Logo depois do golpe do ano passado, Van Egeraat e seu marido, o cineasta checo Petr Lom, foram contatados por conhecidos – os dois tinham passado um bom tempo no país, onde deram cursos e realizaram o filme Contos da Birmânia (2017), no período em que Mianmar estava se abrindo e havia esperança no ar. Em princípio, eles ainda não sabiam como seria esse apoio. “Mas, ao longo dos meses, a situação piorou. Filmar foi ficando mais difícil.” Assim, tiveram a ideia de fazer um único filme, híbrido, com imagens reais da violência e os curtas, que seria montado na Holanda.
VIOLÊNCIA
A ideia de misturar cenas reais e ficcionalizadas era mostrar da melhor maneira possível o que estava acontecendo ao povo. “Eles estão lidando com violência e medo”, disse Van Egeraat.

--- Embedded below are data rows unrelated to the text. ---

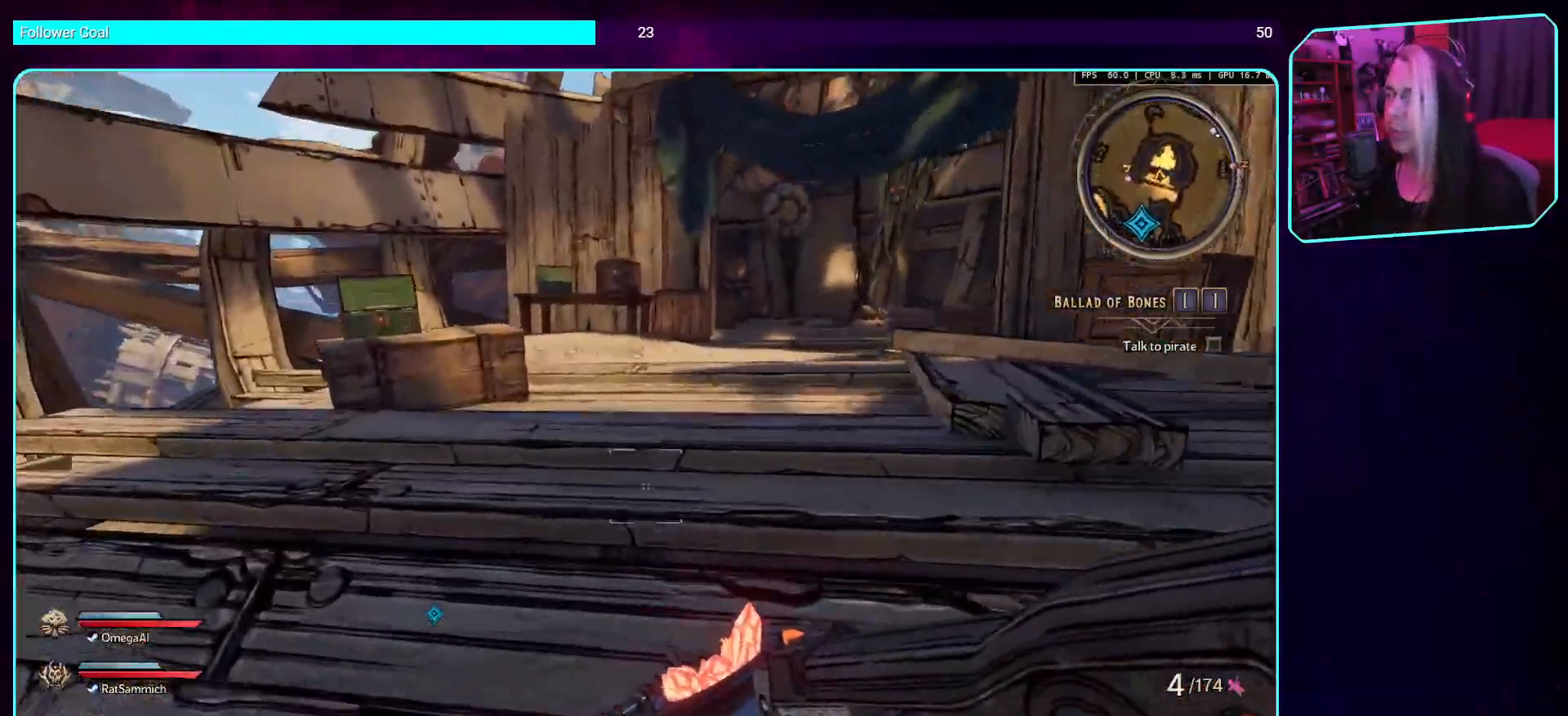
{"keys": ["w"], "mouse": [], "events": [[252, "space", "down"], [319, "space", "up"]]}
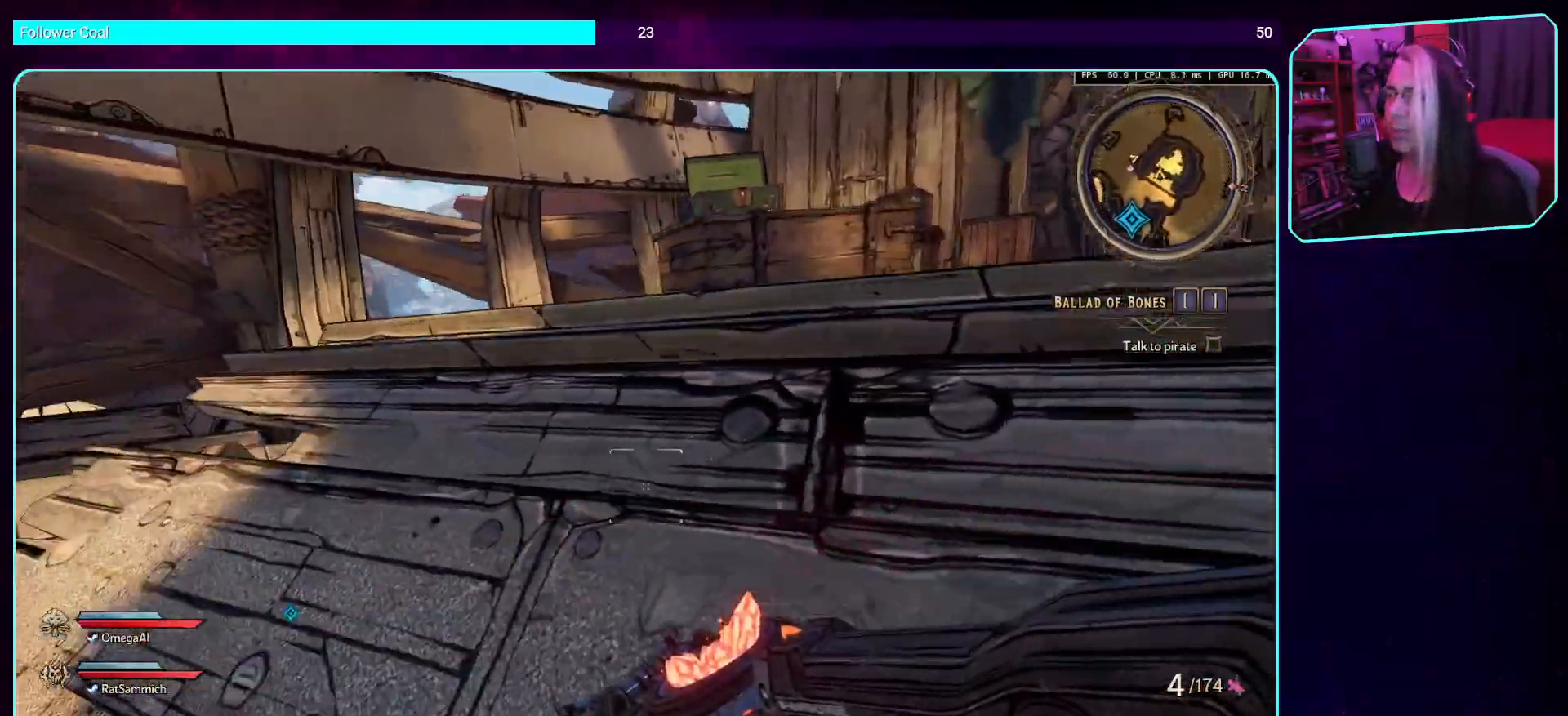
{"keys": ["w"], "mouse": [], "events": [[118, "d", "down"], [319, "shift", "down"], [437, "d", "up"], [487, "shift", "up"]]}
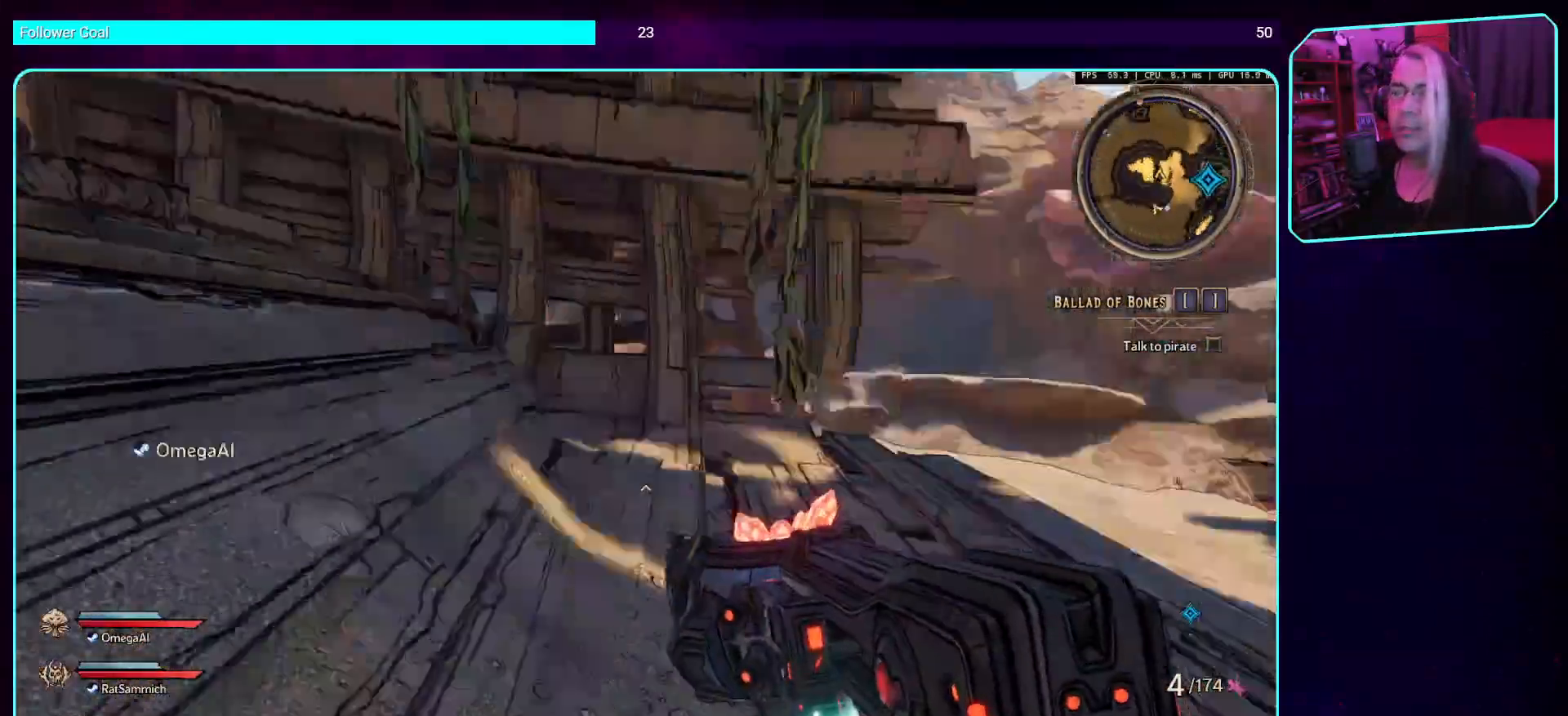
{"keys": ["d", "w"], "mouse": [], "events": [[369, "d", "down"]]}
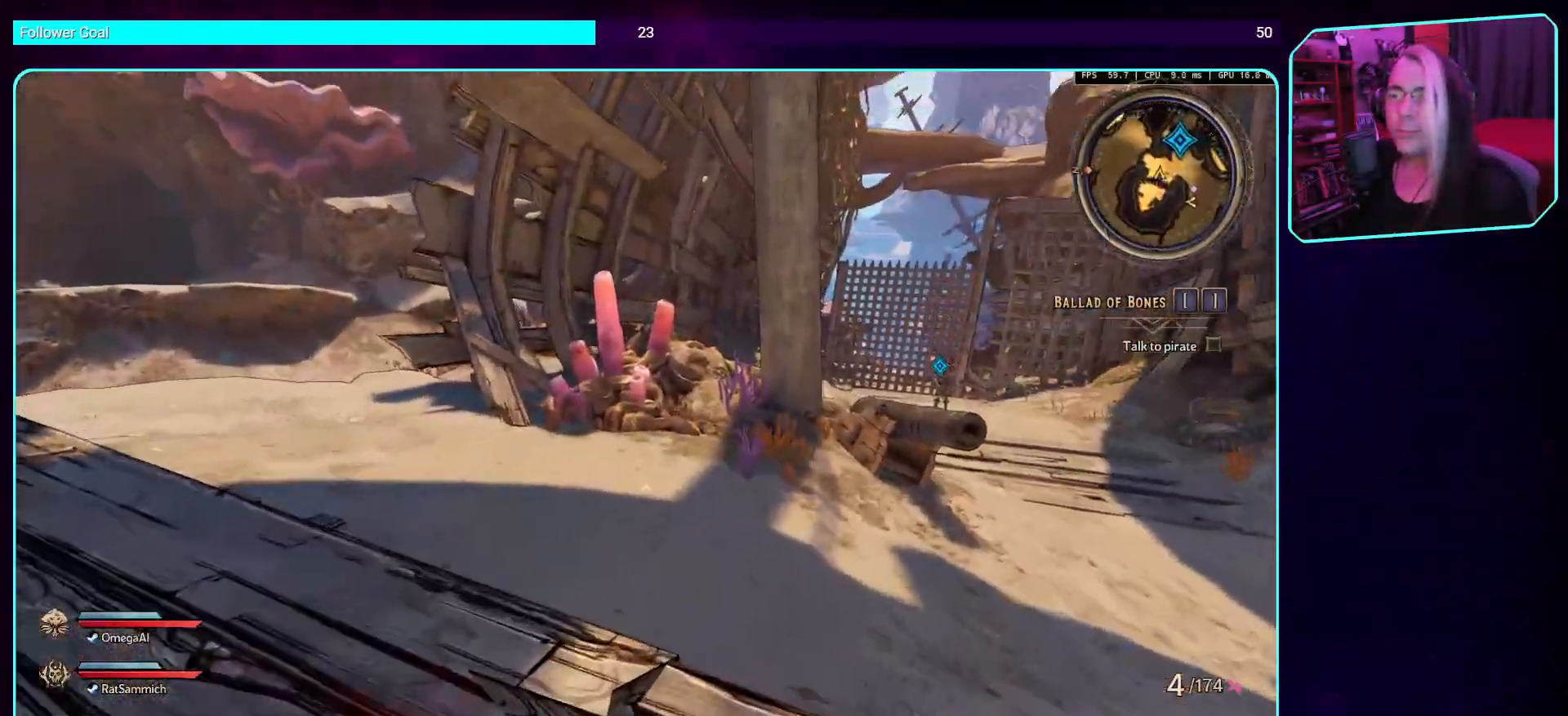
{"keys": ["w"], "mouse": [], "events": [[135, "d", "up"], [202, "shift", "down"], [420, "shift", "up"]]}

No ano transcorrido desde o golpe, estimam-se pelo menos 1.700 mortos e mais de 10 mil presos. O filme deixa isso claro: pessoas são espancadas no meio da rua, ou levam tiros em protestos. “Mas os cineastas também queriam contar histórias humanas individuais, de relacionamentos amorosos, de relações entre pais e filhos”, contou Van Egeraat.

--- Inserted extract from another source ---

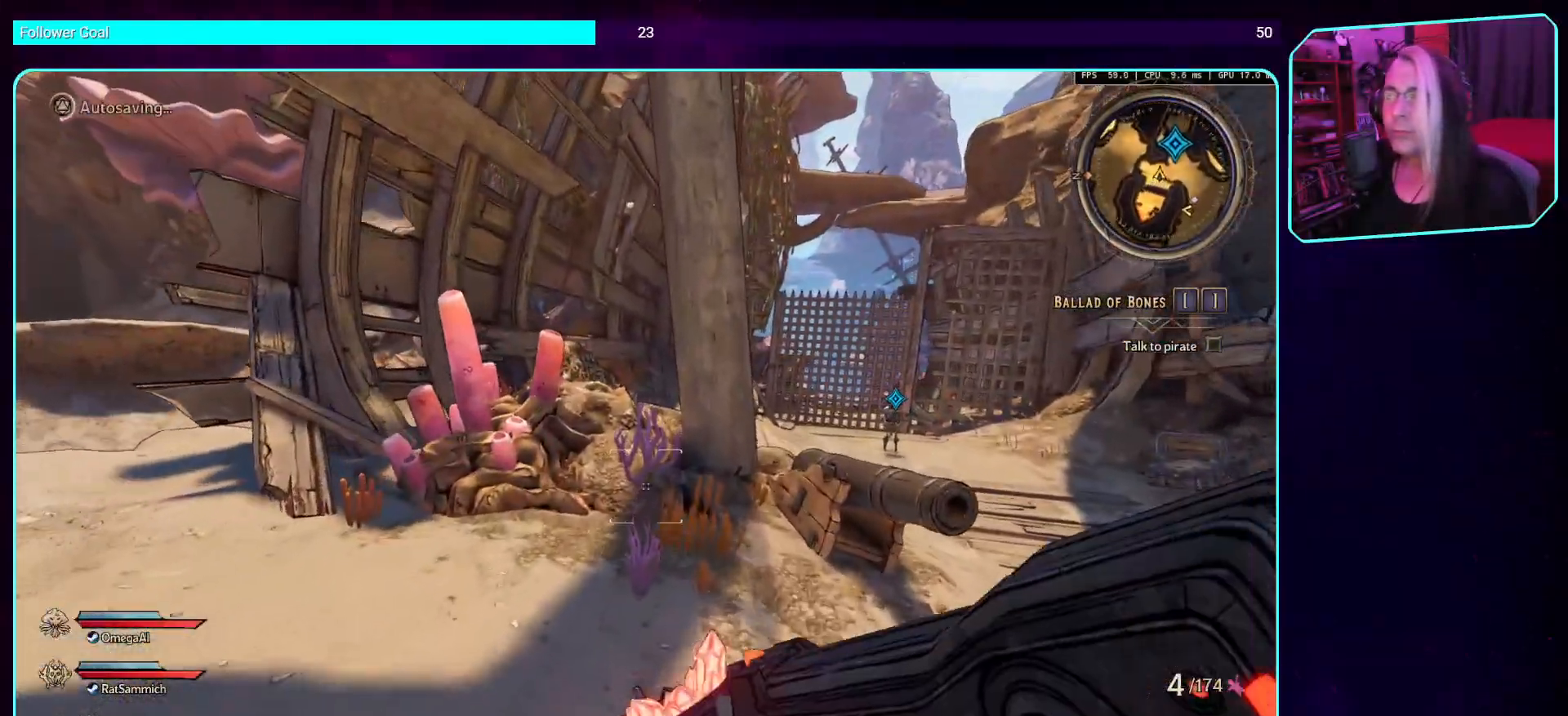
{"keys": ["d", "w"], "mouse": [], "events": [[286, "d", "down"]]}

“Essas histórias, porém, são reais, aconteceram com eles, ou com pessoas próximas. Alguns cineastas interpretaram as histórias, outros usaram atores. Mas elas são pessoais e fazem com que o público sinta como é viver com medo. Você não pode pegar sua bicicleta e sair, ou namorar. Se estiver na rua, está em perigo ”
O filme também exibe diversas prisões de pessoas em casa, na presença dos filhos, por exemplo, sem mandados ou razões. “Quisemos mostrar como é viver em um ambiente inseguro. Porque na rua você se arrisca, mas em casa, também não está a salvo.”
Os cineastas envolvidos no filme estão em segurança, garantiu a produtora. “Falo com eles diariamente.” Apenas temem que suas histórias sejam esquecidas, quando surgem notícias de outros conflitos. “Mas eles estão felizes que o filme está sendo mostrado. E têm empatia com as pessoas do Afeganistão, da Ucrânia, ou mesmo do Brasil. Eles entendem o que essas outras pessoas estão passando.”
As informações são do jornal O Estado de S. Paulo.